**What to work on**
1. In the piece on the Commonwealth Games, rewrite the passage from "Colonial possessions, including" up to and including "than $1.25 per day.", changing "Great Britain" to "the United Kingdom" each time it appears.
2. According to the piece on the Commonwealth Games, what were the games called when they began in 1930?

**Text under study**
Notably, the countries complaining about the conditions in New Delhi have nearly all been from the more privileged of the Commonwealth nations – those with predominantly white populations and high standards of living. The source of the problem can be seen by looking back at the start of the games – which were originally called the British Empire Games in 1930, and only took on their new and somewhat more egalitarian title in the 1960s. But the real problem is the dual standard that remains worldwide as a result of the colonial imperialism without which, there would be no games, and no problem.
Colonial possessions, including India were systematically exploited for resources, a trend that continues to this day, and there is some irony in the fact that a nation where so many still live in abject poverty would spend 7.5 billion dollars on an athletic event where the only common bond shared by most of the 54 member states is that they were colonized or had their indigenous population exploited by Great Britain for over a century.
Perhaps these games will serve to highlight for the privileged upper-class of the world that the conditions under which they would not deign to live for a few weeks are the daily reality for billions of their fellow humans around the world who live on less than $1.25 per day.

**Saved entries**
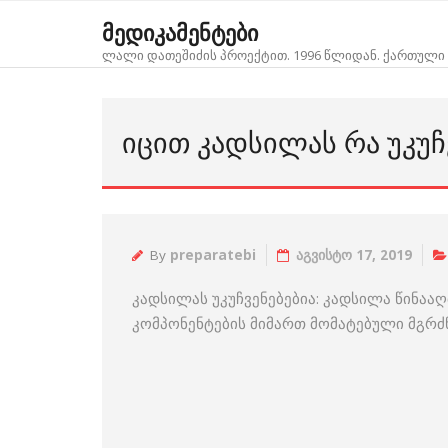
Skip
მედიკამენტები
to
ლალი დათეშიძის პროექტით. 1996 წლიდან. ქართული 
content
ᲘᲪᲘᲗ ᲙᲐᲓᲡᲘᲚᲐᲡ ᲠᲐ ᲣᲙᲣᲩᲕ
By
preparatebi
აგვისტო 17, 2019
კადსილას უკუჩვენებებია: კადსილა წინააღ
კომპონენტების მიმართ მომატებული მგრ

**Answers for the exercise**
1.
Colonial possessions, including India were systematically exploited for resources, a trend that continues to this day, and there is some irony in the fact that a nation where so many still live in abject poverty would spend 7.5 billion dollars on an athletic event where the only common bond shared by most of the 54 member states is that they were colonized or had their indigenous population exploited by the United Kingdom for over a century.
Perhaps these games will serve to highlight for the privileged upper-class of the world that the conditions under which they would not deign to live for a few weeks are the daily reality for billions of their fellow humans around the world who live on less than $1.25 per day.

2. The British Empire Games.